AubieSat-1 (OSCAR-71) is a CubeSat designed, built, and tested by undergraduate students at Auburn University. It was launched from Vandenberg Air Force Base October 28, 2011 atop a Delta II rocket. This was a multi-payload mission with five other CubeSats, M-Cubed, DICE-1, DICE-2, Explorer-1_Prime and RAX-2.

==Purpose==
The purpose of AubieSat-1 was to accomplish several things:
- Establish Auburn University as a university capable of developing satellites.
- Provide workforce applicable experience for students.
- Study and compare the effects of solar cell coatings.
- Demonstrate a system bus that could be used at the baseline design for additional satellites later developed by the program.

== Launch ==
The satellite was launched on 28 October 2011 with a Delta-II rocket at the Vandenberg Air Force Base. Because the satellite communicates in the amateur radio frequency range, it was assigned the OSCAR number 71 after its successful launch.
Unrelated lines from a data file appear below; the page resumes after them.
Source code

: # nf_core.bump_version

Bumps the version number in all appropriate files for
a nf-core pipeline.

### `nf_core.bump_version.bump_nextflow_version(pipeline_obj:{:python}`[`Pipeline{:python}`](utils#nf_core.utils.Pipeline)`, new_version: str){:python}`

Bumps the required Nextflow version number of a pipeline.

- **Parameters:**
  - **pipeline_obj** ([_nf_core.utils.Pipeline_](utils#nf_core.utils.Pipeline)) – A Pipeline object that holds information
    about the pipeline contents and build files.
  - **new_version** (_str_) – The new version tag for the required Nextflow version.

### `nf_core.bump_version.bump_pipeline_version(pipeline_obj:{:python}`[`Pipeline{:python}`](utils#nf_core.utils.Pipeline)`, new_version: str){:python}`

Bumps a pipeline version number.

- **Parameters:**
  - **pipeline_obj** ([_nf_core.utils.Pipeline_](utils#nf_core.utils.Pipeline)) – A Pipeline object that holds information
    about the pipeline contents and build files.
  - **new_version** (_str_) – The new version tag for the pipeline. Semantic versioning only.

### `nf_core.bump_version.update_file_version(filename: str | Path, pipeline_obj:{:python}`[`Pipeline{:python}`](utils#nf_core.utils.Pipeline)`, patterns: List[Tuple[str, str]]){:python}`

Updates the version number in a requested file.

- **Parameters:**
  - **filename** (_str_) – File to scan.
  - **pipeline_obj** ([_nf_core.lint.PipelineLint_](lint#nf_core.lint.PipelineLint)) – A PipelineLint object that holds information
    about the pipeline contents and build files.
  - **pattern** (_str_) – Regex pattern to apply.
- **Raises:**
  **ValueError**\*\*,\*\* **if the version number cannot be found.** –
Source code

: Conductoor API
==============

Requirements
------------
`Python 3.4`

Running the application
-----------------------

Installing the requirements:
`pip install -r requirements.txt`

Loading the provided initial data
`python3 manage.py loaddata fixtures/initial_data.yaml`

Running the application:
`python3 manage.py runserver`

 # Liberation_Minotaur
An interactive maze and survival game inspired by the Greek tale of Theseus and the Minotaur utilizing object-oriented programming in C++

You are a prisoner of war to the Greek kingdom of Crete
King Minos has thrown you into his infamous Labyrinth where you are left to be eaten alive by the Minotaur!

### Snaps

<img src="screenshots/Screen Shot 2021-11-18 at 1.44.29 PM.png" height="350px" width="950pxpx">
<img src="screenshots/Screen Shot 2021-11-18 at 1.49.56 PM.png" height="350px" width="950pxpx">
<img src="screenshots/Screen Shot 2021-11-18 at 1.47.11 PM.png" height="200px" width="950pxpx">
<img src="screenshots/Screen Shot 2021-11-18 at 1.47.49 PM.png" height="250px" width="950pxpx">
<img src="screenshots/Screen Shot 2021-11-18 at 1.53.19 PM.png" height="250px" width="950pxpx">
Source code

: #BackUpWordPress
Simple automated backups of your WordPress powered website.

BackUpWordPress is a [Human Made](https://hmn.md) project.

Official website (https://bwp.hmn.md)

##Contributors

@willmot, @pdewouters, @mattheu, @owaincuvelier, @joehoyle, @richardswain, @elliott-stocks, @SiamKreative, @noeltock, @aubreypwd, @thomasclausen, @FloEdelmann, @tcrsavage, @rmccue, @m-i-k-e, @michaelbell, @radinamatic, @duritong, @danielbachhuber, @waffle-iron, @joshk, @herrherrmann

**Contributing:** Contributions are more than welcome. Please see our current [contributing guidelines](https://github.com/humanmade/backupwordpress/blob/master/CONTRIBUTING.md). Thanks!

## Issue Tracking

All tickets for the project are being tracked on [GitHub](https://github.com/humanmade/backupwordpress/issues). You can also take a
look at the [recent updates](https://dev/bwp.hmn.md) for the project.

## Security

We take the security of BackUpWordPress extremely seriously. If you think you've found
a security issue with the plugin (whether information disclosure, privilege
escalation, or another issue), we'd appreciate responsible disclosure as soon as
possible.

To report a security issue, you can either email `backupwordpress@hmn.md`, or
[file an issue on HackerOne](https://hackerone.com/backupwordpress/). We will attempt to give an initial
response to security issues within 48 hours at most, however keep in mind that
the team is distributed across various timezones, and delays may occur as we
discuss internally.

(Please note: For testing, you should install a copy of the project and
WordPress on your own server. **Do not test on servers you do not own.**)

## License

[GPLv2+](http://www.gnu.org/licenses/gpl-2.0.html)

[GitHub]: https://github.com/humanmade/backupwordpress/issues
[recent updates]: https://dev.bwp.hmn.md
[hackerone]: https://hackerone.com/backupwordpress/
Initially, communication problems arose after launch, apparently because one of the satellite's antennas failed to deploy. This issue was resolved by using a more powerful transmitter at the ground station. Aubiesat-1 transmitted solar cell voltage readings for several months.

The satellite transmitted telemetry data in Morse code on the 437.475 MHz frequency as an amateur radio satellite, using the call sign KI4NQO. Its COSPAR designation is 2011-061E.